Ok, we are back in time before the first merge and we want to get the changes in main into our greet branch.

This time we will use the rebase command instead of the merge command to bring in the changes from the main branch.

Execute:

git checkout greet
git rebase main
git hist

Output:

$ git checkout greet
Switched to branch 'greet'
$
$ git rebase main
First, rewinding head to replay your work on top of it...
Applying: added Greeter class
Applying: hello uses Greeter
$
$ git hist
* d81bcbf 2023-08-21 | Hello uses Greeter (HEAD -> greet) [Théophile Chevalier]
* c004268 2023-08-21 | Add greeter class [Théophile Chevalier]
* 6179ba3 2023-08-21 | Added README (main) [Théophile Chevalier]
* 9ab61ca 2023-08-21 | Moved hello.py to lib [Théophile Chevalier]
* 7abea37 2023-08-21 | Add an author/email comment [Théophile Chevalier]
* 1c410c6 2023-08-21 | Add a comment (tag: v1) [Théophile Chevalier]
* 0bf384c 2023-08-21 | Display user input (tag: v1-beta) [Théophile Chevalier]
* 31c3945 2023-08-21 | Add some content [Théophile Chevalier]
* aa5d425 2023-08-21 | First Commit [Théophile Chevalier]

Merge VS Rebase

The final result of the rebase is very similar to the merge.
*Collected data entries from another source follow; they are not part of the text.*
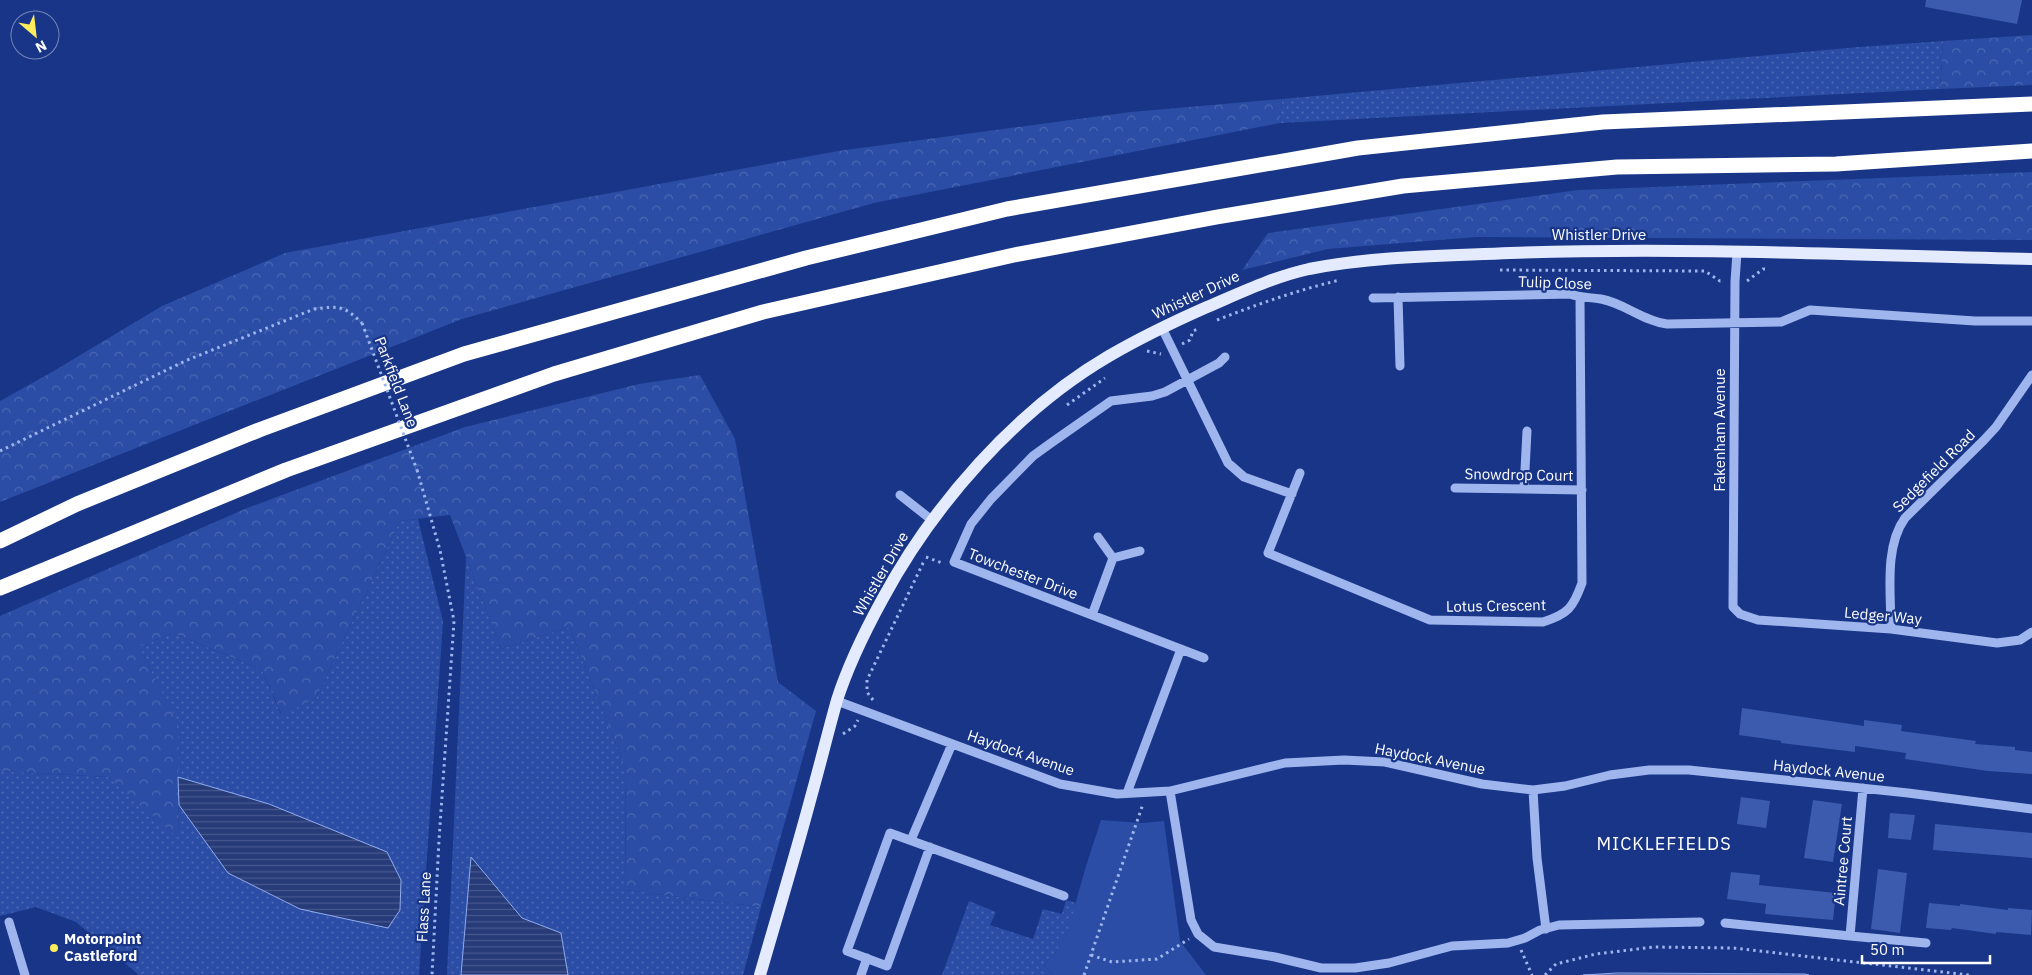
<svg xmlns="http://www.w3.org/2000/svg" width="2032" height="975" viewBox="0 0 2032 975" font-family="'IBM Plex Sans',sans-serif">
  <style>
    .grass { fill: url(#grass-dots) }
    .forest { fill: url(#forest-crowns) }
    .green { fill: #2b4da5 }
    .water { fill: url(#water-rules); stroke: #91adf0 }
    .building { fill: #3d5bae }
    .lines { fill: none; stroke-linecap: round; stroke-linejoin: round }
    .path { stroke: #9fb5ed; stroke-width: 3; stroke-dasharray: 2.5 4; stroke-linecap: butt }
    .minor { stroke: #9fb5ed; stroke-width: 9 }
    .major { stroke: #e5ebff; stroke-width: 12 }
    .highway { stroke: #fff; stroke-width: 15 }
    .path-bridge { stroke: #9fb5ed; stroke-width: 3; stroke-dasharray: 2.5 4; stroke-linecap: butt }
    .poi-dot { fill: #ffec5b; stroke: #183587; stroke-width: 2 }
    .labels { text-anchor: middle; stroke-width: 4.5; stroke-linejoin: round; paint-order: stroke }
    .street-label { font-size: 15px; fill: #fff; stroke: #183587 }
    .poi-label { font-size: 15px; font-weight: bold; fill: #fff; stroke: #183587; text-anchor: start }
    .quarter-label { font-size: 18px; letter-spacing: 1px; fill: #fff; stroke: #183587 }
  </style>
  <defs>
    <pattern id="grass-dots" width="8" height="8" patternUnits="userSpaceOnUse" patternTransform="scale(1.25)"><rect width="8" height="8" fill="#2b4da5"/><path d="M2 2h.1M6 6h.1" fill="none" stroke="#4b68b2" stroke-width="1.8" stroke-linecap="round"/></pattern>
    <pattern id="forest-crowns" width="20" height="18" patternUnits="userSpaceOnUse" patternTransform="scale(1.25)"><rect width="20" height="18" fill="#2b4da5"/><path d="M2 6a3 3 0 1 1 6 0M12 15a3 3 0 1 1 6 0" fill="none" stroke="#4b68b2"/></pattern>
    <pattern id="water-rules" width="6" height="5" patternUnits="userSpaceOnUse" patternTransform="scale(1.25)"><rect width="6" height="5" fill="#263b78"/><path d="M0 2.5h6" fill="none" stroke="#47588c"/></pattern>
  </defs>
  <rect width="100%" height="100%" fill="#183587"/>
  <!-- grass -->
  <path class="grass" d="M1943 41 1940 89 1280 123 1282 99 1859 47Z
    M418 519 443 621 419 975H139L76 922 36 907 0 916V771L108 777 179 838V805L228 873 300 909 269 804 178 777 177 723 139 647 173 633 262 670 281 714 316 698 400 521Z
    M466 557 501 649 569 627 626 769 625 890 761 907 743 975H568L561 933 522 918 471 858 461 975H447Z
    M1066 900 1076 903C1071 926 1062 949 1044 965L1053 975H942L969 901 996 912 990 925 1033 939 1043 909 1062 914Z"/>
  <!-- forest -->
  <path class="forest" d="M2032 35V85L1940 89 1943 41Z
    M1282 99 1280 123 874 203 462 319 0 502V401L52 372 162 306 285 253 838 151 1131 112Z
    M2032 172V240L1476 237 1328 249 1242 270 1268 233 1578 190Z
    M700 375 735 439 778 682 816 711 761 907 625 890 626 769 569 627 501 649 450 515 400 521 316 698 282 715 262 670 173 633 139 647 178 723 179 839 108 777 0 771V616L247 508 465 427 639 384Z"/>
  <!-- green -->
  <path class="green" d="M1101 820 1142 823 1164 821 1180 941 1206 975H1053L1044 965C1069 942 1071 917 1080 887 1086 864 1094 842 1101 820Z"/>
  <!-- water -->
  <path class="water" d="M178 777 269 804 387 852 401 880 400 910 388 928 300 909 228 873 179 805Z
    M471 857 522 918 561 933 568 975H461Z
    M1617 973 1805 974 1809 975H1583Z"/>
  <!-- building -->
  <path class="building" d="M1926 0H2022L2017 24 1925 7Z
    M1742 708 1864 726V720L1902 725 1901 731 1976 741 1975 744 2015 747V750L2032 752V774L1988 771 1905 759 1906 753 1855 746V752L1781 743V741L1739 735Z
    M1741 797 1770 801 1766 828 1737 824Z
    M1813 800 1842 804 1833 862 1804 858Z
    M1890 813 1915 815 1911 840 1888 838Z
    M1935 824 2032 833V858L1933 850Z
    M1878 869 1907 873 1900 933 1871 929Z
    M1731 872 1760 875 1759 885 1836 893 1833 920 1765 914 1766 904 1727 899Z
    M1929 903 1960 906V904L2008 910V908L2032 910 2031 935 1996 932V934L1952 928 1951 930 1926 928Z"/>
  <g class="lines">
    <!-- path -->
    <path class="path" d="M1500 270 1705 271 1720 281H1723
      M1747 281 1763 269H1769
      M1217 320C1258 304 1298 290 1340 280
      M1182 344 1190 340 1193 331 1198 329
      M1147 351 1161 354
      M1067 405 1105 378
      M0 451 185 361 314 309C339 306 343 305 362 323
      M417 470 440 550 454 621 439 840 432 975
      M926 557 942 563
      M873 700 867 692V680L924 561
      M843 734 855 726 858 720
      M1521 950 1532 975
      M1091 955 1112 962 1157 959 1189 939
      M1084 975 1143 804
      M1545 975 1556 964 1596 954 1654 947 1733 948 1969 975"/>
    <!-- minor -->
    <path class="minor" d="M1737 253 1735 281 1733 607 1740 614 1758 620 1891 629 1997 643 2020 640 2032 632
      M1398 297 1400 366
      M1373 298 1570 294C1580 298 1590 297 1601 299 1624 303 1643 321 1667 324L1781 322 1810 310 1975 321H2032
      M1162 328 1228 463 1244 477 1292 494
      M1300 473 1268 553 1430 620 1543 622C1568 614 1573 608 1582 583L1580 298
      M1455 488 1582 490
      M1524 489 1527 431
      M900 495 933 521
      M1098 537 1113 558 1140 551
      M1092 615 1113 558
      M1891 629C1891 594 1884 547 1905 518L1984 440 1996 427 2032 375
      M1204 658 954 562 971 524 991 499 1033 456 1051 443 1111 401 1152 396 1165 392 1219 363 1225 357
      M837 701 1060 784 1117 794 1170 791 1285 763 1344 760 1385 762 1482 784 1533 790 1565 786 1610 775 1649 770H1689L1908 793 2032 809
      M1533 790 1537 858 1546 929
      M1170 791 1191 920 1198 934 1214 947 1275 957 1321 968H1355L1389 963 1452 946 1508 943 1525 938 1540 930 1559 925 1700 922
      M1127 793 1181 649
      M911 840 952 744
      M930 847 887 966 847 951 890 833 1064 896
      M9 922 25 975
      M1725 923 1850 936 1863 788
      M1850 936 1926 943
      M861 975 867 958"/>
    <!-- major -->
    <path class="major" d="M760 975C777 916 795 857 811 797 820 765 828 732 837 700 848 666 865 631 882 600 933 505 1015 411 1109 356 1140 338 1173 322 1207 307 1240 293 1273 277 1309 269 1375 256 1443 256 1510 253 1684 247 1858 255 2032 259"/>
    <!-- highway -->
    <path class="highway" d="M0 541 77 504 259 430 464 354 806 258 1007 209 1358 148 1603 122 2032 104
      M0 588 286 470 554 374 763 312 1014 255 1217 217 1403 186 1617 167 1836 164 2032 151"/>
    <!-- path-bridge -->
    <path class="path-bridge" d="M362 323 417 470"/>
  </g>
  <!-- markers -->
  <circle class="poi-dot" cx="54" cy="948" r="5"/>
  <g class="labels">
    <!-- street labels -->
    <g class="street-label">
      <text x="1599" y="240">Whistler Drive</text>
      <text transform="translate(1555 283) rotate(2)" y="5">Tulip Close</text>
      <text transform="translate(1196 295) rotate(-25)" y="5">Whistler Drive</text>
      <text transform="translate(396 382) rotate(69)" y="5">Parkfield Lane</text>
      <text transform="translate(1720 430) rotate(-90)" y="5">Fakenham Avenue</text>
      <text transform="translate(1934 471) rotate(-45)" y="5">Sedgefield Road</text>
      <text transform="translate(1519 475) rotate(1)" y="5">Snowdrop Court</text>
      <text transform="translate(881 574) rotate(-60)" y="5">Whistler Drive</text>
      <text transform="translate(1023 574) rotate(21)" y="5">Towchester Drive</text>
      <text transform="translate(1496 606) rotate(-1)" y="5">Lotus Crescent</text>
      <text transform="translate(1883 616) rotate(5)" y="5">Ledger Way</text>
      <text transform="translate(1021 753) rotate(19)" y="5">Haydock Avenue</text>
      <text transform="translate(1430 759) rotate(11)" y="5">Haydock Avenue</text>
      <text transform="translate(1829 771) rotate(6)" y="5">Haydock Avenue</text>
      <text transform="translate(1843 861) rotate(-85)" y="5">Aintree Court</text>
      <text transform="translate(424 907) rotate(-87)" y="5">Flass Lane</text>
    </g>
    <!-- poi labels -->
    <g class="poi-label">
      <text x="64" y="944">Motorpoint<tspan x="64" dy="17">Castleford</tspan></text>
    </g>
    <!-- quarter labels -->
    <g class="quarter-label">
      <text x="1664" y="850">MICKLEFIELDS</text>
    </g>
  </g>
  <!-- north arrow -->
  <g transform="translate(35 35) rotate(152)"><circle r="24" fill="#183587" stroke="#7486b7"/>
  <path d="M0-4L9 19L0 12L-9 19Z" fill="#ffec5b"/>
  <text y="-8" font-size="14" font-weight="bold" text-anchor="middle" fill="#ffffff">N</text>
  </g>
  <!-- scale -->
  <path d="M1862 955v8h128v-8" fill="none" stroke="#ffffff" stroke-width="2.5"/>
  <text x="1870" y="955" font-size="15" fill="#ffffff" stroke="#183587" stroke-width="4" paint-order="stroke">50 m</text>
</svg>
The greet branch now contains all of its changes, as well as all the changes from the main branch. However, the commit tree is quite different. The commit tree for the greet branch has been rewritten so that the main branch is a part of the commit history. This leaves the chain of commits linear and much easier to read.

When to Rebase, When to Merge?

Don’t use rebase …

  1. If the branch is public and shared with others. Rewriting publicly shared branches will tend to screw up other members of the team.
  2. When the exact history of the commit branch is important (since rebase rewrites the commit history).

Given the above guidelines, I tend to use rebase for short-lived, local branches and merge for branches in the public repository.